> Material for the task
* * *

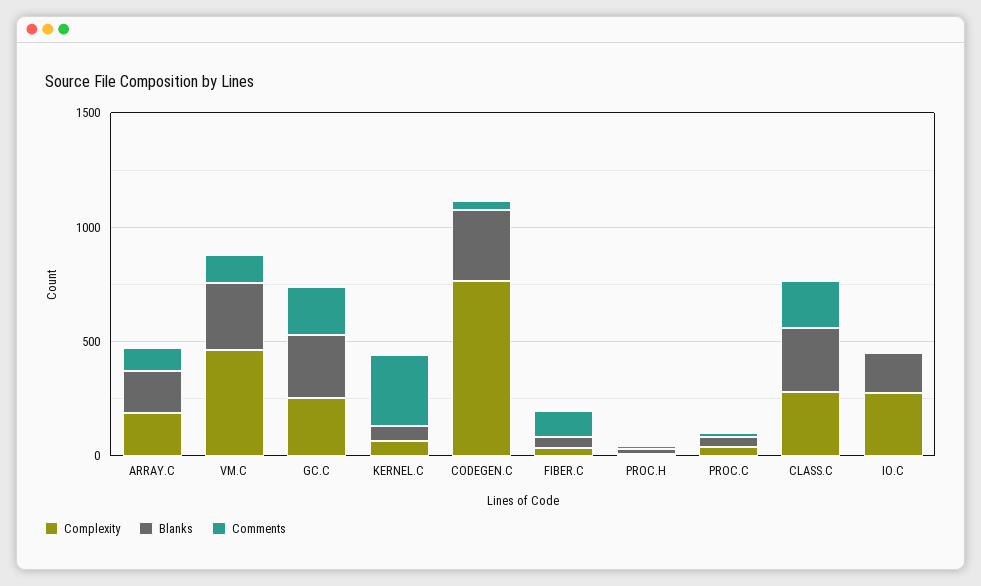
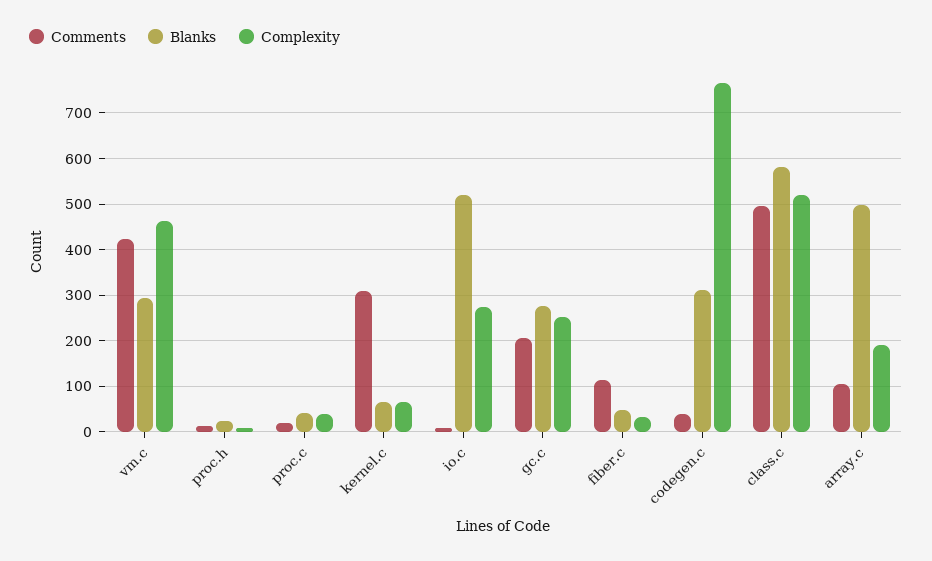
Blanks, ARRAY.C: 200 -> 500
Comments, VM.C: 100 -> 420
Complexity, CLASS.C: 300 -> 520
Blanks, CLASS.C: 300 -> 580
Comments, CLASS.C: 200 -> 500
Blanks, IO.C: 200 -> 520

* * *

> Work request
Please give the data again in full, exactly as written, but without any images.

> Solution below
Blanks, ARRAY.C: 200 -> 500
Comments, VM.C: 100 -> 420
Complexity, CLASS.C: 300 -> 520
Blanks, CLASS.C: 300 -> 580
Comments, CLASS.C: 200 -> 500
Blanks, IO.C: 200 -> 520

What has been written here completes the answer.